====== Information given
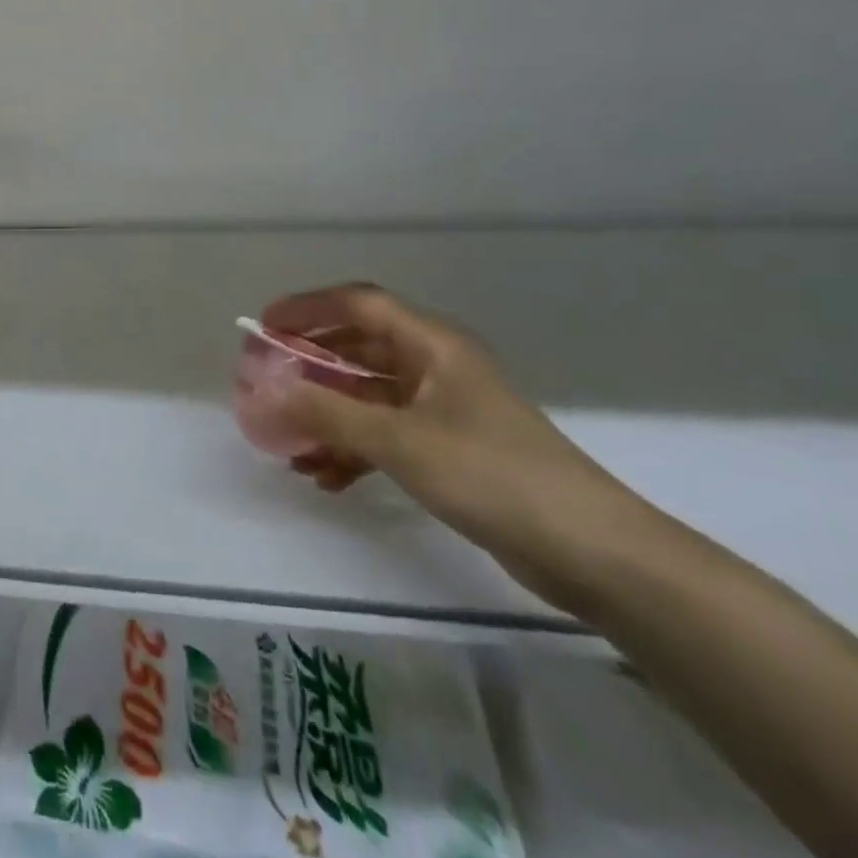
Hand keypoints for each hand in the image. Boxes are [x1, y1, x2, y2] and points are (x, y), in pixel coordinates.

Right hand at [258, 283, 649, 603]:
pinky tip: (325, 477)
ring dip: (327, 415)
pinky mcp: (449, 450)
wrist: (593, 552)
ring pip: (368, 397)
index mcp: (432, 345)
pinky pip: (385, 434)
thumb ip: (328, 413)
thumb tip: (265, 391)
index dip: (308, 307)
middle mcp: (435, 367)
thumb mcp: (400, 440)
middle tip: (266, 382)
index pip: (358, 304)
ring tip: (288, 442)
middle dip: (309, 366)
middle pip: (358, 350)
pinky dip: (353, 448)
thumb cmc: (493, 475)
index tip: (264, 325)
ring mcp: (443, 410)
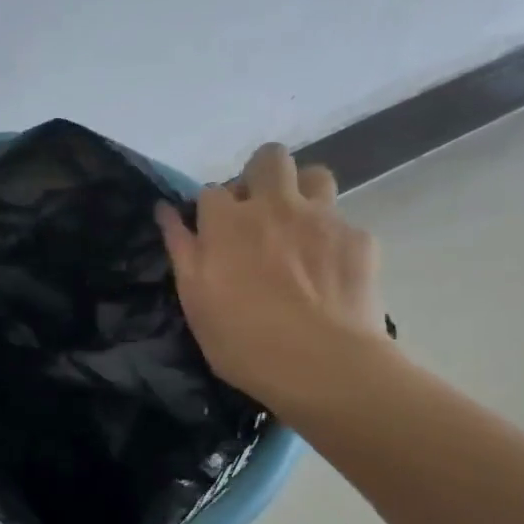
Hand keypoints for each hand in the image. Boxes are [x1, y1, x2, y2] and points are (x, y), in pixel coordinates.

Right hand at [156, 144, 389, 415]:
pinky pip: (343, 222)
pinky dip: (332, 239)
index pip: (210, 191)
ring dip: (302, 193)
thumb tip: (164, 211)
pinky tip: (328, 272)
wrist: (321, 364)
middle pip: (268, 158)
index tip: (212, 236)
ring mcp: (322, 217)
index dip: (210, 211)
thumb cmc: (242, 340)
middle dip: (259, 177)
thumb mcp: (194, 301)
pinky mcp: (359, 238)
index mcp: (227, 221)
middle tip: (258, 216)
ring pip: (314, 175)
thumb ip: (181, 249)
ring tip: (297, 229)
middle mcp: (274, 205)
============
====== Information given
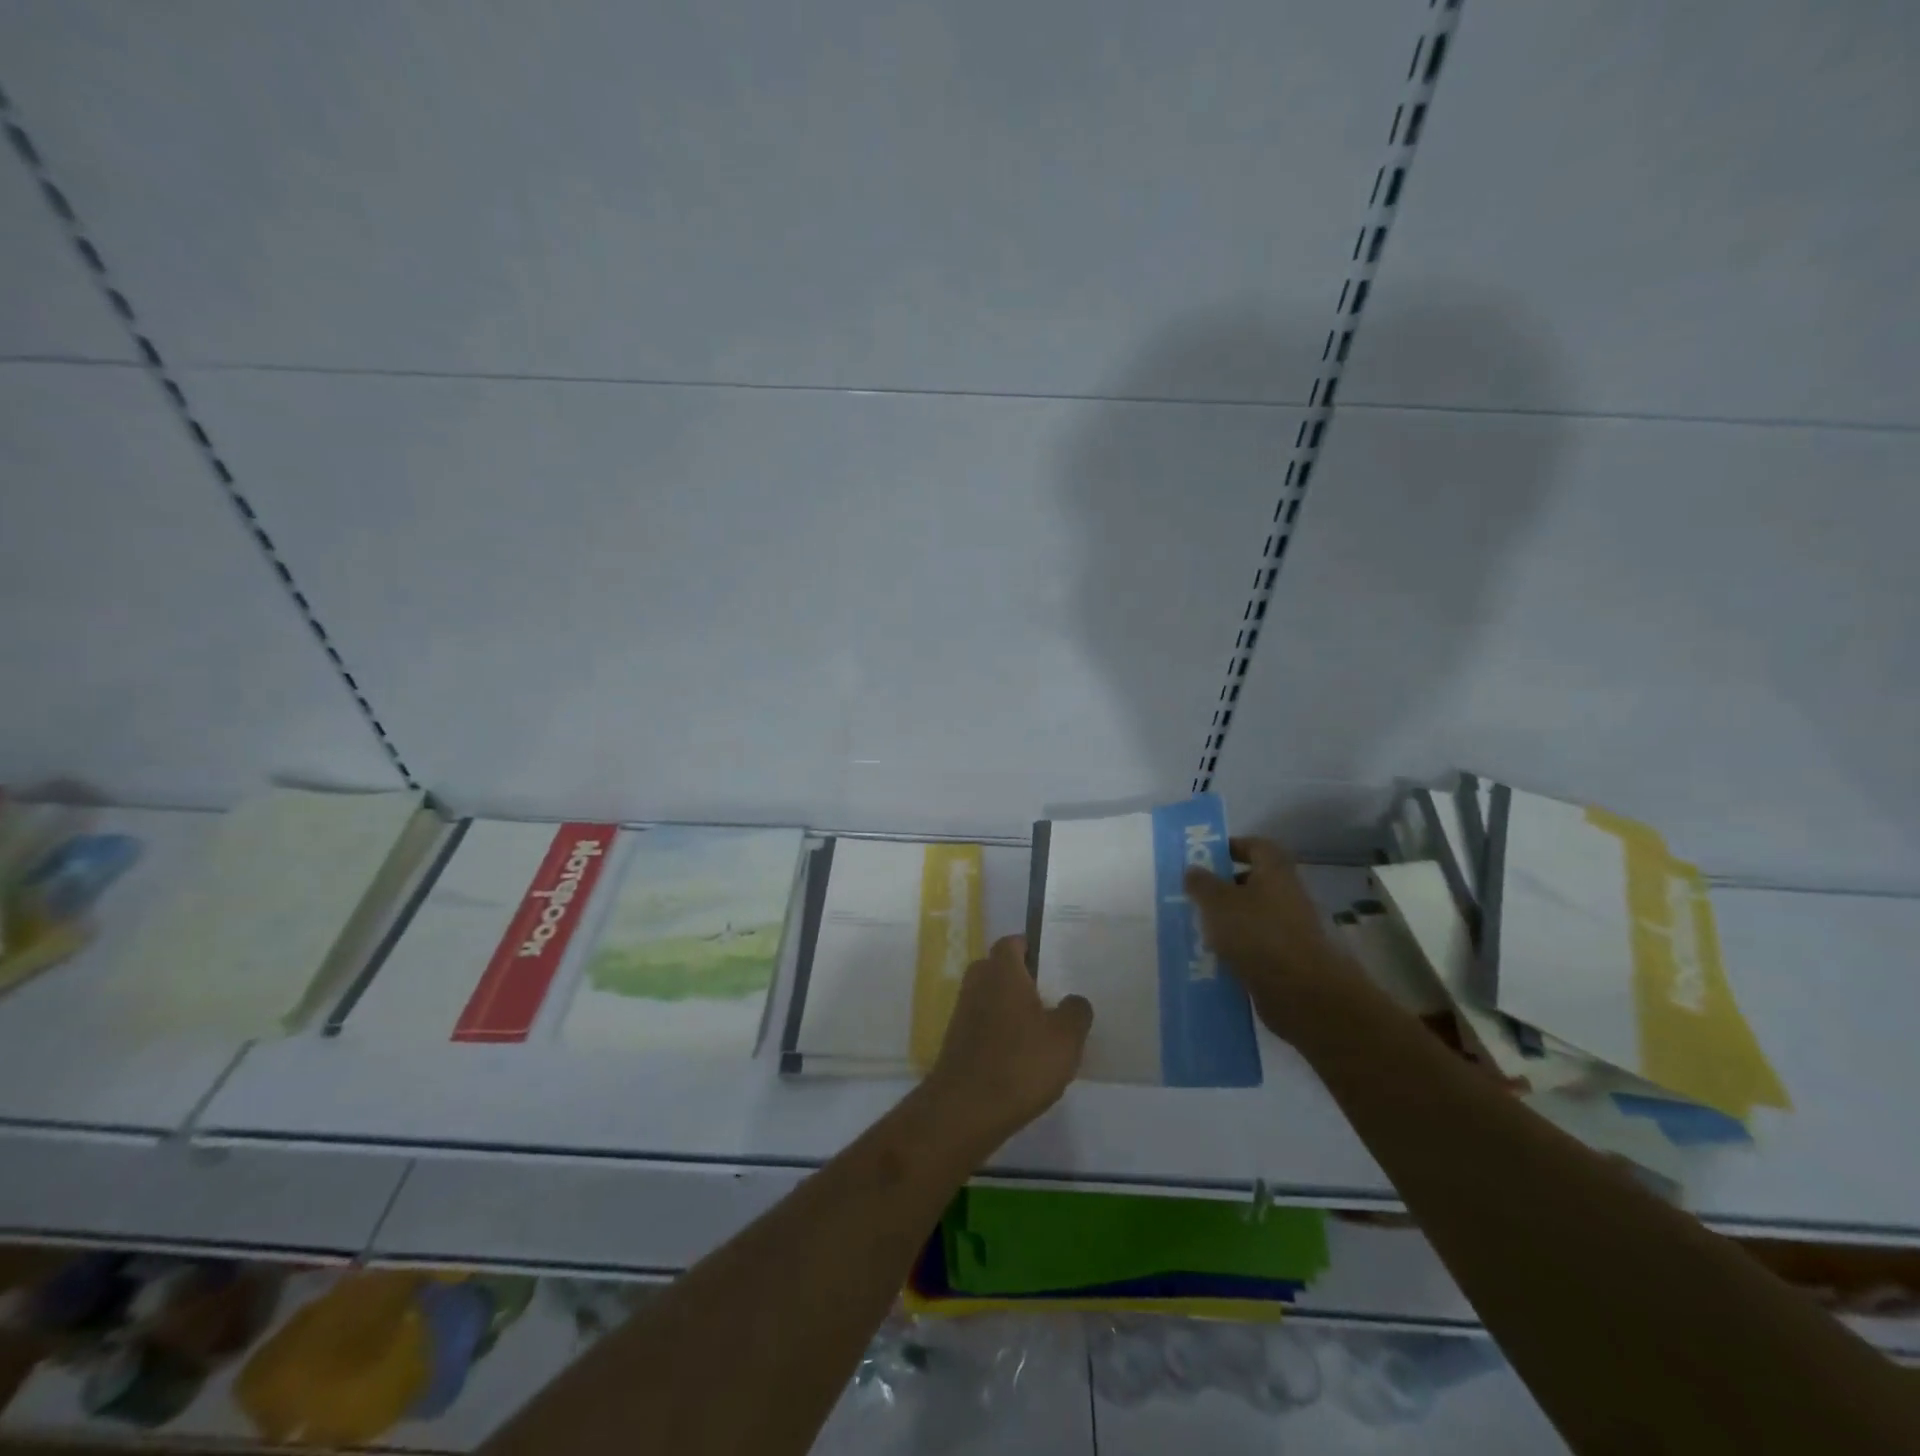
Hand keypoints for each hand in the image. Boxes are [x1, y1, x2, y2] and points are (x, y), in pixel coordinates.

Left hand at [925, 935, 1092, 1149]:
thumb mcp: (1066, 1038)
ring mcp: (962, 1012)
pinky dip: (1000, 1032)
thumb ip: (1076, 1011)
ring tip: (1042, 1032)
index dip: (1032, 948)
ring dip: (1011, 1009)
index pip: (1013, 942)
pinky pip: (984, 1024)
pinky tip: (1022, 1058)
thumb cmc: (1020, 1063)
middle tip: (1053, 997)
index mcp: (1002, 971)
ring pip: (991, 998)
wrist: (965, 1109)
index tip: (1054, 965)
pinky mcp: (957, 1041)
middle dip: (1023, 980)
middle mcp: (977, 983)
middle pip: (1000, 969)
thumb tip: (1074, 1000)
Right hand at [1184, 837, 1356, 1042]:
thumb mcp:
============
Task objective:
Only the lines above from the one with "index mcp: (227, 221)" through the one with "middle mcp: (274, 205)" should be duplicated, character for character.

Exercise output:
index mcp: (227, 221)
middle tip: (258, 216)
ring pip: (314, 175)
thumb ip: (181, 249)
ring tip: (297, 229)
middle mcp: (274, 205)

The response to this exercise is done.